Before she would reply, a car came barreling out of Terry’s, it hit a pothole with an audible bump, splashing water in a wide arc. Ava jumped back, almost stumbling in her heeled boots in the process but somehow she kept her balance. Edward wasn’t so lucky. It drenched his black dress trousers.
The first thought to pop into Ava’s mind was Robin’s disapproval the last time Eddy visited Terry’s with her. Her friend insisted in her blunt way, “Never trust a man who wears pants to a damn bar.”
“Oh, for God’s sake!” Eddy reached a hand towards the wet trousers and pulled back. His slightly pimply face suffused with color. “What the hell is your deal with this place? Move in with me in my fucking apartment on the upper east side and you choose to remain in this hell hole--”
“Here,” she shoved a napkin into his hand, “clean the hell up and stop complaining. You won’t stop me from enjoying this fight.”
Edward sputtered. “What the--”
“I’m sorry,” Ava murmured, ashamed of her reaction. “But just stop complaining, all right? It happens. We’re going to a low scale bar to watch a fight, no one would notice.”
“I’ll fucking notice,” Edward fumed, dabbing at the wet spot ineffectually with the napkin. “Do you pack your whole fucking apartment into that handbag?”
“Is that your problem now?” Ava struggled not to laugh. “Come on, I will ask Terry to give you a change of clothes or put it in the wash or something.”
“But give moving in together a thought, yeah?

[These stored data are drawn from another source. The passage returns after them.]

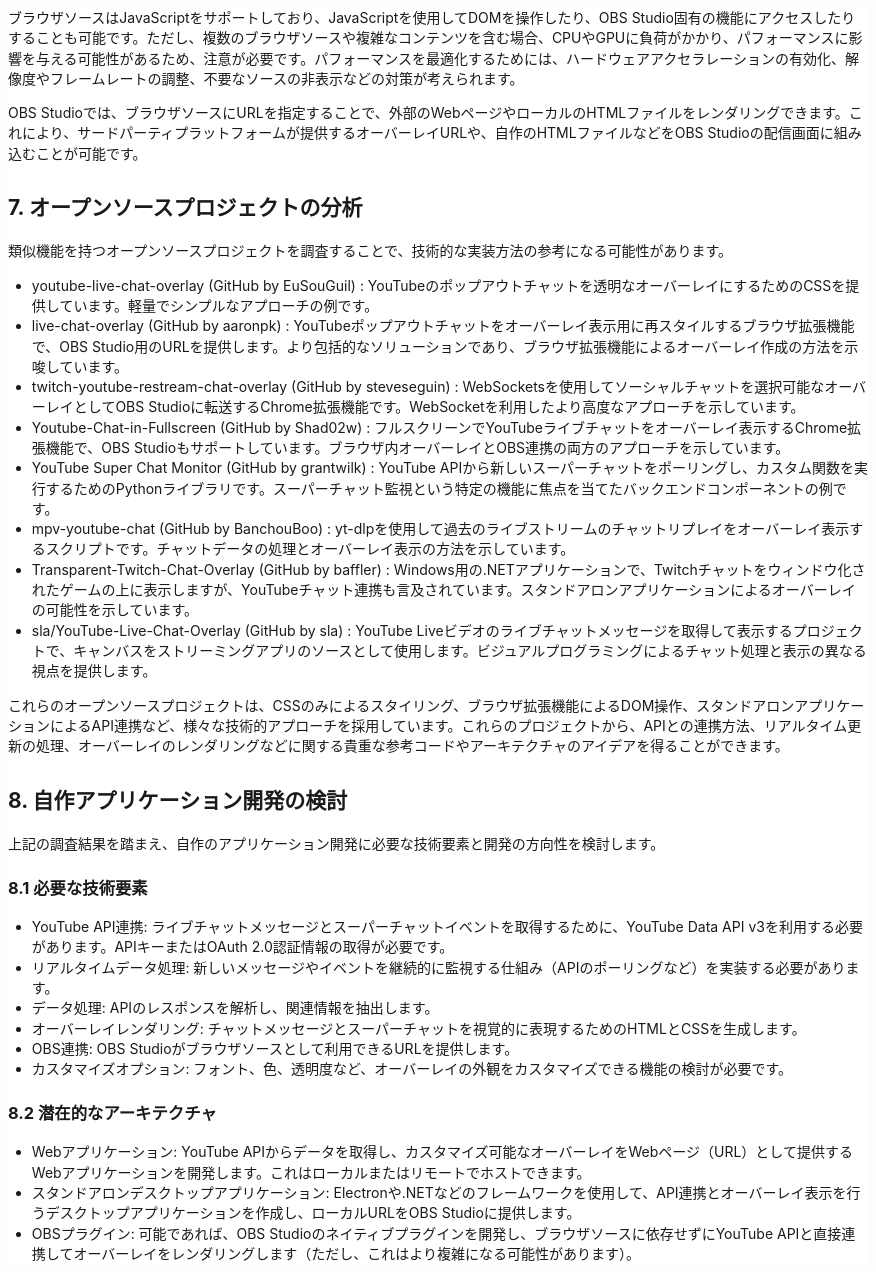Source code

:ブラウザソースはJavaScriptをサポートしており、JavaScriptを使用してDOMを操作したり、OBS Studio固有の機能にアクセスしたりすることも可能です。ただし、複数のブラウザソースや複雑なコンテンツを含む場合、CPUやGPUに負荷がかかり、パフォーマンスに影響を与える可能性があるため、注意が必要です。パフォーマンスを最適化するためには、ハードウェアアクセラレーションの有効化、解像度やフレームレートの調整、不要なソースの非表示などの対策が考えられます。

OBS Studioでは、ブラウザソースにURLを指定することで、外部のWebページやローカルのHTMLファイルをレンダリングできます。これにより、サードパーティプラットフォームが提供するオーバーレイURLや、自作のHTMLファイルなどをOBS Studioの配信画面に組み込むことが可能です。

## 7. オープンソースプロジェクトの分析

類似機能を持つオープンソースプロジェクトを調査することで、技術的な実装方法の参考になる可能性があります。

* youtube-live-chat-overlay (GitHub by EuSouGuil) : YouTubeのポップアウトチャットを透明なオーバーレイにするためのCSSを提供しています。軽量でシンプルなアプローチの例です。
* live-chat-overlay (GitHub by aaronpk) : YouTubeポップアウトチャットをオーバーレイ表示用に再スタイルするブラウザ拡張機能で、OBS Studio用のURLを提供します。より包括的なソリューションであり、ブラウザ拡張機能によるオーバーレイ作成の方法を示唆しています。
* twitch-youtube-restream-chat-overlay (GitHub by steveseguin) : WebSocketsを使用してソーシャルチャットを選択可能なオーバーレイとしてOBS Studioに転送するChrome拡張機能です。WebSocketを利用したより高度なアプローチを示しています。
* Youtube-Chat-in-Fullscreen (GitHub by Shad02w) : フルスクリーンでYouTubeライブチャットをオーバーレイ表示するChrome拡張機能で、OBS Studioもサポートしています。ブラウザ内オーバーレイとOBS連携の両方のアプローチを示しています。
* YouTube Super Chat Monitor (GitHub by grantwilk) : YouTube APIから新しいスーパーチャットをポーリングし、カスタム関数を実行するためのPythonライブラリです。スーパーチャット監視という特定の機能に焦点を当てたバックエンドコンポーネントの例です。
* mpv-youtube-chat (GitHub by BanchouBoo) : yt-dlpを使用して過去のライブストリームのチャットリプレイをオーバーレイ表示するスクリプトです。チャットデータの処理とオーバーレイ表示の方法を示しています。
* Transparent-Twitch-Chat-Overlay (GitHub by baffler) : Windows用の.NETアプリケーションで、Twitchチャットをウィンドウ化されたゲームの上に表示しますが、YouTubeチャット連携も言及されています。スタンドアロンアプリケーションによるオーバーレイの可能性を示しています。
* sla/YouTube-Live-Chat-Overlay (GitHub by sla) : YouTube Liveビデオのライブチャットメッセージを取得して表示するプロジェクトで、キャンバスをストリーミングアプリのソースとして使用します。ビジュアルプログラミングによるチャット処理と表示の異なる視点を提供します。

これらのオープンソースプロジェクトは、CSSのみによるスタイリング、ブラウザ拡張機能によるDOM操作、スタンドアロンアプリケーションによるAPI連携など、様々な技術的アプローチを採用しています。これらのプロジェクトから、APIとの連携方法、リアルタイム更新の処理、オーバーレイのレンダリングなどに関する貴重な参考コードやアーキテクチャのアイデアを得ることができます。

## 8. 自作アプリケーション開発の検討

上記の調査結果を踏まえ、自作のアプリケーション開発に必要な技術要素と開発の方向性を検討します。

### 8.1 必要な技術要素

* YouTube API連携: ライブチャットメッセージとスーパーチャットイベントを取得するために、YouTube Data API v3を利用する必要があります。APIキーまたはOAuth 2.0認証情報の取得が必要です。
* リアルタイムデータ処理: 新しいメッセージやイベントを継続的に監視する仕組み（APIのポーリングなど）を実装する必要があります。
* データ処理: APIのレスポンスを解析し、関連情報を抽出します。
* オーバーレイレンダリング: チャットメッセージとスーパーチャットを視覚的に表現するためのHTMLとCSSを生成します。
* OBS連携: OBS Studioがブラウザソースとして利用できるURLを提供します。
* カスタマイズオプション: フォント、色、透明度など、オーバーレイの外観をカスタマイズできる機能の検討が必要です。

### 8.2 潜在的なアーキテクチャ

* Webアプリケーション: YouTube APIからデータを取得し、カスタマイズ可能なオーバーレイをWebページ（URL）として提供するWebアプリケーションを開発します。これはローカルまたはリモートでホストできます。
* スタンドアロンデスクトップアプリケーション: Electronや.NETなどのフレームワークを使用して、API連携とオーバーレイ表示を行うデスクトップアプリケーションを作成し、ローカルURLをOBS Studioに提供します。
* OBSプラグイン: 可能であれば、OBS Studioのネイティブプラグインを開発し、ブラウザソースに依存せずにYouTube APIと直接連携してオーバーレイをレンダリングします（ただし、これはより複雑になる可能性があります）。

It’s been two fucking years since I asked you and you change the subject every time.”
Edward’s ire could
be measured by the number of times he used ‘fucking’ as an adverb or adjective. Unfortunately or fortunately, Ava wasn’t sure, his crude speech was rubbing off on her.
To be honest, he was right. There was no reason they couldn’t move in together already. Like her best friend Nance, would say, if she couldn’t live with the man, she shouldn’t marry him. But her inability to live with Eddy wasn’t the issue. Ava didn’t want to stay too far from her family. Plus, she had a home, a fully paid for home right here in Navesink.
“Let’s not do this here--”
“Then when--”
“Not here.” Heaving a sigh of relief when they turned into Terry’s bar, Ava quickened her footsteps to avoid Eddy’s question.